Whether or not any of this epistolary passion was, in Edel's famous words, “acted out,” James's letters to Andersen show that the desire was unmistakably there, and it was openly expressed. One wonders, of course, what calling another man “darling darling” is if not a sexual performance or, in the years following the Wilde trial, what could be more bold an “act” than committing that desire to writing. But, indeed, the was-he-or-wasn't-he epistemological tussle that this debate so often gets reduced to threatens to obscure the most important point of this correspondence: Toward the end of his life, Henry James found himself in love with another man and wrote “long past midnight” letters to him.

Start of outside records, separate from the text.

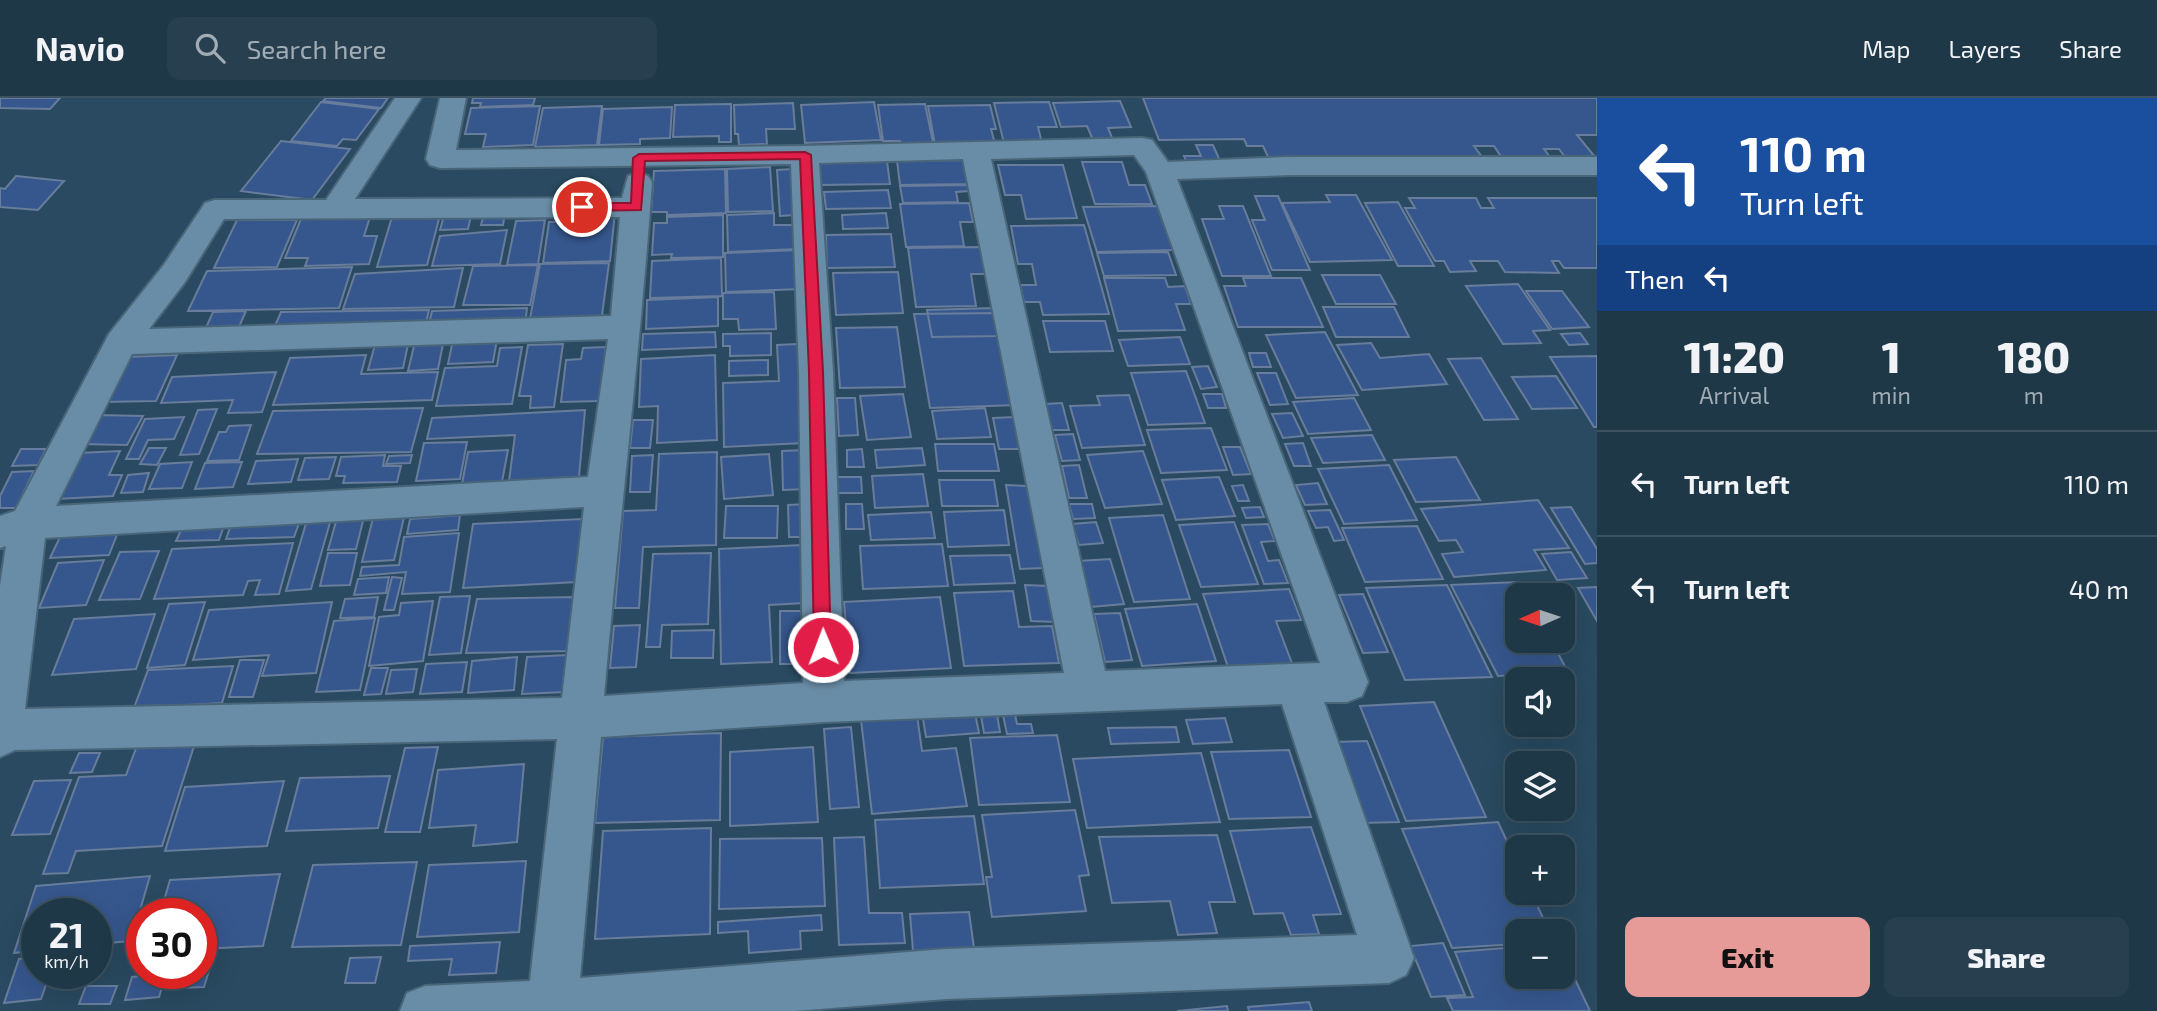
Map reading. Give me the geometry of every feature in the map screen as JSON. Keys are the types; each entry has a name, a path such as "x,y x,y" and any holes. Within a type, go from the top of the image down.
{"street":[{"path":"335,208 408,98"},
{"path":"453,98 440,159 805,155 1142,146 1164,184 1347,682 824,702 580,718 1,733 14,528 121,342 174,274 215,210 636,207"},
{"path":"975,149 1089,692"},
{"path":"805,155 816,372 824,702"},
{"path":"552,1005 604,491 626,327 639,158"},
{"path":"1164,184 1420,178 1597,166"},
{"path":"1420,178 1597,186"},
{"path":"121,342 626,327"},
{"path":"14,528 604,491"},
{"path":"425,1011 552,1005 946,974 1389,958 1297,686"}],"building":[{"path":"0,98 60,98 50,109 0,108"},
{"path":"326,98 388,98 381,108 323,101"},
{"path":"473,98 535,98 533,105 480,107 481,103 472,103"},
{"path":"1143,98 1597,98 1597,135 1577,135 1595,157 1565,157 1559,149 1544,149 1550,157 1502,158 1494,146 1474,146 1482,157 1269,159 1263,146 1247,146 1244,139 1159,140"},
{"path":"1120,101 1131,127 1108,128 1113,140 1093,140 1087,126 1061,127 1053,103"},
{"path":"321,102 379,109 356,140 343,139 337,146 291,141"},
{"path":"874,102 881,140 805,143 801,105"},
{"path":"1049,102 1057,127 1038,127 1042,143 1004,143 994,103"},
{"path":"793,103 795,129 766,129 767,144 739,145 738,134 735,134 734,105"},
{"path":"731,104 731,142 719,142 719,136 673,137 675,105"},
{"path":"925,104 934,147 901,148 900,141 883,141 878,105"},
{"path":"990,105 996,129 991,129 995,144 935,145 928,106"},
{"path":"540,106 533,145 483,147 486,134 465,134 471,108"},
{"path":"602,106 597,145 535,147 543,108"},
{"path":"672,107 670,138 640,139 640,144 599,145 603,109"},
{"path":"281,141 350,149 312,200 241,191"},
{"path":"1196,145 1213,145 1221,163 1187,163 1184,156 1201,156"},
{"path":"963,160 968,184 900,185 897,161"},
{"path":"887,161 890,184 820,185 819,163"},
{"path":"1082,162 1122,162 1129,185 1145,185 1152,204 1095,204"},
{"path":"998,165 1063,165 1077,218 1026,219 1021,195 1005,195"},
{"path":"770,167 773,211 728,212 727,169"},
{"path":"725,169 726,213 667,215 667,212 651,212 654,171"},
{"path":"792,169 796,215 780,216 777,170"},
{"path":"16,176 64,181 38,210 0,207 0,188 5,189"},
{"path":"968,185 969,191 956,192 958,202 903,203 900,186"},
{"path":"888,190 891,208 826,209 824,192"},
{"path":"1326,195 1356,195 1392,260 1310,262 1282,203 1330,202"},
{"path":"1255,196 1278,196 1310,270 1272,270 1252,220 1265,220"},
{"path":"1409,198 1476,198 1481,208 1494,208 1488,198 1597,198 1597,268 1564,268 1559,261 1552,261 1559,273 1505,272 1498,261 1470,261 1476,271 1450,272 1444,261 1435,261 1405,208 1415,208"},
{"path":"1398,202 1434,266 1398,266 1365,203"},
{"path":"969,203 973,222 960,222 964,246 906,247 900,204"},
{"path":"1157,206 1173,250 1097,252 1083,207"},
{"path":"1219,206 1243,206 1271,276 1222,276 1202,219 1224,219"},
{"path":"472,211 468,229 440,230 445,212"},
{"path":"615,212 610,261 543,263 549,222 577,221 579,213"},
{"path":"505,213 503,225 481,225 484,214"},
{"path":"774,213 774,225 797,225 799,249 728,252 727,215"},
{"path":"886,213 888,228 843,229 842,215"},
{"path":"440,215 427,265 377,267 392,217"},
{"path":"723,215 723,257 671,258 672,254 652,255 654,223 667,223 667,217"},
{"path":"370,217 364,236 377,236 369,264 305,266 308,258 285,258 301,219"},
{"path":"237,220 297,220 277,267 214,268"},
{"path":"545,220 538,264 507,265 516,221"},
{"path":"1084,225 1109,314 1043,315 1040,302 1024,302 1020,285 1036,285 1032,264 1018,264 1011,226"},
{"path":"507,230 500,264 432,266 440,236"},
{"path":"891,234 895,267 827,268 826,235"},
{"path":"982,247 988,274 971,274 976,306 916,307 908,248"},
{"path":"798,250 801,289 726,292 725,253"},
{"path":"1168,252 1176,275 1104,276 1097,253"},
{"path":"721,258 722,296 650,298 652,261"},
{"path":"609,263 601,323 529,324 540,264"},
{"path":"538,265 530,305 463,305 473,266"},
{"path":"352,267 339,308 188,311 207,271"},
{"path":"463,268 454,307 343,309 355,274"},
{"path":"898,272 903,313 836,315 833,273"},
{"path":"1322,275 1380,275 1396,304 1336,304"},
{"path":"1104,278 1165,278 1168,287 1185,286 1191,304 1176,304 1185,330 1118,331"},
{"path":"1243,278 1301,278 1323,327 1238,327 1224,286 1246,286"},
{"path":"1518,284 1550,330 1533,331 1541,343 1503,344 1466,286"},
{"path":"1526,291 1562,291 1589,327 1552,329"},
{"path":"774,292 776,329 739,330 738,319 723,319 723,293"},
{"path":"718,297 718,326 646,329 647,300"},
{"path":"1323,307 1394,307 1409,337 1336,337"},
{"path":"527,308 525,325 428,328 432,311"},
{"path":"994,308 999,336 932,337 927,310"},
{"path":"429,310 425,327 274,328 281,312"},
{"path":"246,311 238,329 205,330 213,312"},
{"path":"996,313 1018,405 930,408 914,314"},
{"path":"1043,321 1105,321 1113,351 1050,352"},
{"path":"897,327 905,387 840,388 836,328"},
{"path":"715,332 716,347 642,350 643,334"},
{"path":"1325,332 1358,395 1296,398 1266,335"},
{"path":"771,333 771,355 730,356 730,346 723,346 723,334"},
{"path":"1580,333 1588,344 1569,345 1561,334"},
{"path":"1180,337 1190,364 1128,366 1119,340"},
{"path":"497,339 493,362 448,364 453,340"},
{"path":"409,340 403,368 368,370 376,341"},
{"path":"1371,343 1380,358 1429,354 1447,384 1362,390 1337,345"},
{"path":"443,344 438,369 408,371 414,346"},
{"path":"563,344 554,407 530,408 531,396 519,396 528,345"},
{"path":"797,344 805,443 724,447 723,383 779,381 777,345"},
{"path":"522,347 512,404 436,406 445,368 497,366 500,348"},
{"path":"606,347 600,401 561,402 566,360 581,359 583,348"},
{"path":"1249,353 1266,353 1271,367 1253,367"},
{"path":"177,355 156,401 104,402 126,357"},
{"path":"366,355 361,374 438,372 432,400 273,405 290,358"},
{"path":"715,355 717,440 657,443 658,406 639,407 641,359"},
{"path":"1597,356 1597,427 1594,427 1550,357"},
{"path":"1481,358 1518,419 1484,420 1448,359"},
{"path":"768,360 768,375 729,376 729,361"},
{"path":"1208,366 1217,387 1201,389 1192,367"},
{"path":"1186,371 1205,423 1148,425 1131,373"},
{"path":"276,372 262,412 228,413 233,400 161,403 172,377"},
{"path":"1257,373 1276,373 1288,404 1270,405"},
{"path":"1556,376 1577,408 1532,409 1512,377"},
{"path":"903,394 911,437 867,440 860,396"},
{"path":"1203,394 1222,394 1226,408 1208,408"},
{"path":"1129,395 1145,445 1082,448 1070,406 1100,405 1097,396"},
{"path":"837,398 855,398 858,435 839,436"},
{"path":"1354,398 1371,430 1308,434 1293,402"},
{"path":"1062,403 1069,430 1052,430 1045,404"},
{"path":"423,408 411,452 257,454 273,411"},
{"path":"985,408 991,437 937,439 932,411"},
{"path":"217,409 199,454 180,455 198,410"},
{"path":"585,410 579,477 509,481 515,435 427,439 432,418"},
{"path":"1292,413 1303,436 1283,438 1272,414"},
{"path":"98,415 143,416 127,445 82,444"},
{"path":"184,417 174,439 148,440 139,459 126,459 145,419"},
{"path":"1015,417 1022,449 999,449 993,418"},
{"path":"633,420 653,420 650,448 630,448"},
{"path":"251,425 239,460 207,461 219,432 226,432 229,426"},
{"path":"1211,428 1227,470 1161,473 1147,430"},
{"path":"1073,434 1080,460 1062,461 1055,435"},
{"path":"1372,435 1385,460 1323,463 1311,438"},
{"path":"467,442 460,479 416,481 424,443"},
{"path":"1303,443 1311,466 1294,466 1285,444"},
{"path":"935,444 994,444 999,471 938,471"},
{"path":"1223,447 1240,447 1251,474 1233,475"},
{"path":"149,448 166,448 157,465 140,464"},
{"path":"922,448 925,465 877,468 875,450"},
{"path":"21,449 46,449 38,465 12,466"},
{"path":"862,449 864,467 847,467 847,450"},
{"path":"508,450 502,482 462,484 468,452"},
{"path":"804,450 807,489 783,490 782,451"},
{"path":"120,451 109,475 122,475 113,496 57,499 78,453"},
{"path":"1143,451 1162,504 1105,508 1087,455"},
{"path":"717,452 716,545 643,547 639,608 615,608 623,511 656,510 659,454"},
{"path":"769,454 773,495 724,499 721,457"},
{"path":"385,455 383,466 401,466 397,482 343,483 345,476 336,476 341,457"},
{"path":"412,455 410,463 386,464 389,456"},
{"path":"653,455 650,492 630,492 632,456"},
{"path":"336,457 329,479 298,480 305,458"},
{"path":"1456,457 1480,500 1416,502 1394,460"},
{"path":"298,459 291,482 248,484 256,461"},
{"path":"192,462 182,488 149,489 160,464"},
{"path":"242,462 233,487 195,489 205,463"},
{"path":"1079,465 1087,498 1069,498 1062,466"},
{"path":"1389,465 1417,520 1344,524 1318,469"},
{"path":"34,471 16,508 0,508 0,496 12,472"},
{"path":"149,473 143,492 121,493 128,475"},
{"path":"923,474 928,506 875,508 872,476"},
{"path":"837,477 861,477 862,493 837,493"},
{"path":"1219,477 1235,516 1176,520 1162,480"},
{"path":"939,480 994,480 998,506 942,506"},
{"path":"1318,483 1327,504 1305,505 1296,485"},
{"path":"1006,485 1028,486 1043,568 1020,569"},
{"path":"1243,485 1249,501 1238,501 1232,486"},
{"path":"1538,500 1569,548 1534,550 1546,570 1454,577 1442,554 1463,552 1456,540 1439,541 1421,509"},
{"path":"806,504 807,537 789,537 788,505"},
{"path":"846,504 862,504 864,529 846,529"},
{"path":"1069,504 1092,504 1095,518 1073,519"},
{"path":"726,506 778,506 777,538 724,538"},
{"path":"1260,507 1264,517 1246,518 1242,508"},
{"path":"1571,507 1597,549 1597,563 1585,564 1551,508"},
{"path":"1004,510 1009,545 948,547 944,512"},
{"path":"1330,510 1344,540 1334,541 1328,527 1316,528 1308,511"},
{"path":"931,512 935,538 871,540 868,515"},
{"path":"405,513 394,560 362,562 374,514"},
{"path":"460,515 458,530 407,534 410,519"},
{"path":"1163,515 1190,599 1134,602 1109,518"},
{"path":"364,517 356,549 328,550 337,518"},
{"path":"301,518 294,537 226,539 233,519"},
{"path":"331,519 311,589 286,591 307,520"},
{"path":"582,519 577,582 463,588 473,524"},
{"path":"226,520 219,540 176,541 185,521"},
{"path":"1096,522 1103,543 1079,545 1072,524"},
{"path":"1234,522 1258,584 1201,587 1179,525"},
{"path":"1268,524 1275,541 1261,542 1268,561 1279,560 1288,583 1264,584 1242,525"},
{"path":"1417,526 1443,579 1365,582 1342,528"},
{"path":"118,532 109,555 50,558 61,535"},
{"path":"459,533 450,592 402,594 406,572 360,576 362,567 399,565 404,537"},
{"path":"293,543 279,594 255,595 260,580 248,581 243,595 154,599 172,549"},
{"path":"942,544 948,586 863,589 860,546"},
{"path":"801,545 805,603 769,605 772,662 721,664 719,549"},
{"path":"159,551 140,599 99,600 120,552"},
{"path":"1571,552 1587,578 1557,580 1542,554"},
{"path":"328,553 357,553 350,585 320,586"},
{"path":"711,553 708,624 662,625 660,647 646,647 653,554"},
{"path":"1010,555 1015,583 954,585 950,556"},
{"path":"1110,559 1124,604 1091,607 1078,561"},
{"path":"104,560 86,605 39,608 58,563"},
{"path":"389,577 386,593 354,595 358,579"},
{"path":"392,577 402,578 394,610 384,610"},
{"path":"1518,582 1505,583 1505,653 1558,653 1565,667 1505,667 1505,676 1498,676 1451,585"},
{"path":"1025,585 1049,586 1055,622 1031,621"},
{"path":"1447,585 1492,677 1405,680 1366,588"},
{"path":"1597,587 1597,621 1578,588"},
{"path":"1289,589 1301,620 1276,621 1293,666 1229,670 1203,594"},
{"path":"1013,591 1019,627 1052,626 1059,663 964,666 954,593"},
{"path":"1363,594 1388,652 1363,653 1339,595"},
{"path":"470,596 461,653 429,655 440,597"},
{"path":"378,597 374,617 340,618 345,599"},
{"path":"574,597 568,651 466,653 477,599"},
{"path":"940,597 951,668 850,673 844,602"},
{"path":"433,601 423,661 369,666 379,617 399,615 401,603"},
{"path":"205,602 185,665 147,668 169,604"},
{"path":"332,602 316,673 262,676 269,655 193,660 209,610"},
{"path":"1197,604 1216,661 1142,666 1125,609"},
{"path":"780,611 808,611 809,664 780,664"},
{"path":"1120,613 1132,660 1105,662 1094,614"},
{"path":"155,614 136,669 52,675 74,619"},
{"path":"375,618 360,690 316,692 334,621"},
{"path":"640,625 636,667 610,668 614,626"},
{"path":"714,630 713,658 671,658 672,631"},
{"path":"568,655 565,692 522,694 527,657"},
{"path":"517,657 514,690 468,693 472,661"},
{"path":"240,660 264,660 253,697 229,697"},
{"path":"467,662 462,692 420,694 426,664"},
{"path":"233,666 222,703 134,708 148,670"},
{"path":"371,668 388,668 381,694 364,695"},
{"path":"417,669 413,692 386,694 391,670"},
{"path":"1434,702 1486,817 1406,821 1360,706"},
{"path":"973,703 979,733 926,737 921,707"},
{"path":"916,708 922,751 956,748 967,806 872,814 860,711"},
{"path":"996,709 1000,732 984,733 980,710"},
{"path":"1002,710 1014,710 1017,724 1031,724 1033,733 1007,734"},
{"path":"1225,718 1232,742 1193,744 1186,720"},
{"path":"851,727 859,807 830,809 824,729"},
{"path":"1176,727 1179,742 1111,744 1108,728"},
{"path":"721,733 720,820 595,823 603,737"},
{"path":"1057,735 1070,802 979,805 970,738"},
{"path":"196,740 162,846 76,851 68,873 43,874 79,777 126,775 138,743"},
{"path":"1367,741 1399,822 1362,823 1333,742"},
{"path":"438,747 420,832 385,832 405,748"},
{"path":"813,747 818,822 730,826 730,752"},
{"path":"1289,750 1311,817 1229,819 1211,752"},
{"path":"79,753 100,753 92,772 70,773"},
{"path":"1201,753 1220,822 1087,828 1073,759"},
{"path":"524,764 517,842 473,846 476,825 429,828 438,770"},
{"path":"390,776 378,828 286,831 300,778"},
{"path":"71,780 50,834 12,835 34,781"},
{"path":"284,781 267,846 165,851 185,787"},
{"path":"1075,810 1089,875 1079,876 1086,911 992,917 986,877 992,877 982,815"},
{"path":"974,816 984,884 880,888 875,820"},
{"path":"1498,822 1505,837 1505,905 1537,905 1543,919 1505,919 1505,945 1452,948 1402,829"},
{"path":"1311,827 1341,914 1313,915 1319,934 1291,935 1283,913 1254,914 1230,831"},
{"path":"711,828 710,934 595,939 603,831"},
{"path":"1217,835 1235,902 1209,902 1217,933 1178,935 1170,901 1112,903 1099,837"},
{"path":"864,837 869,913 902,913 905,943 839,945 834,838"},
{"path":"822,838 825,906 719,909 720,839"},
{"path":"526,861 519,932 417,937 429,865"},
{"path":"417,862 401,945 292,947 313,865"},
{"path":"280,874 263,946 217,948 217,898 165,898 170,880"},
{"path":"150,876 144,898 126,898 126,941 112,943 112,898 32,898 36,886"},
{"path":"969,912 974,948 913,951 910,914"},
{"path":"821,915 822,930 800,931 801,949 749,953 748,931 718,933 718,922"},
{"path":"21,932 21,952 14,953"},
{"path":"500,942 496,973 449,975 452,959 408,961 410,946"},
{"path":"1443,943 1465,995 1431,997 1410,946"},
{"path":"1505,948 1505,989 1575,989 1575,979 1590,1011 1453,1011 1447,998 1473,997 1455,952"},
{"path":"381,957 375,983 345,983 350,958"},
{"path":"19,959 21,989 45,989 41,999 4,1003"},
{"path":"112,986 117,986 110,1004 79,1004 85,989 112,989"},
{"path":"128,989 161,989 159,997 125,1000"},
{"path":"1309,1002 1312,1011 1249,1011 1248,1007"},
{"path":"1227,1006 1228,1011 1177,1011"}],"route":[{"path":"582,207 636,207 639,158 805,155 816,372 823,647"}]}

These letters present a range of interpretive possibilities and a series of additional questions. Not the least of these questions concerns the presence of a queer force in James's writing and the impact of his romantic longings on his celebrated “late” style, including three of his greatest novels: The Wings of the Dove (1902), The Ambassadors (1903), and The Golden Bowl (1904). Beloved Boy should go a long way toward making new readings of James not only more possible but more likely. Perhaps Michael Moon has put it best when he writes that if we make anything less of that queer force than James himself did, “it is our failure of nerve and imagination, not his.”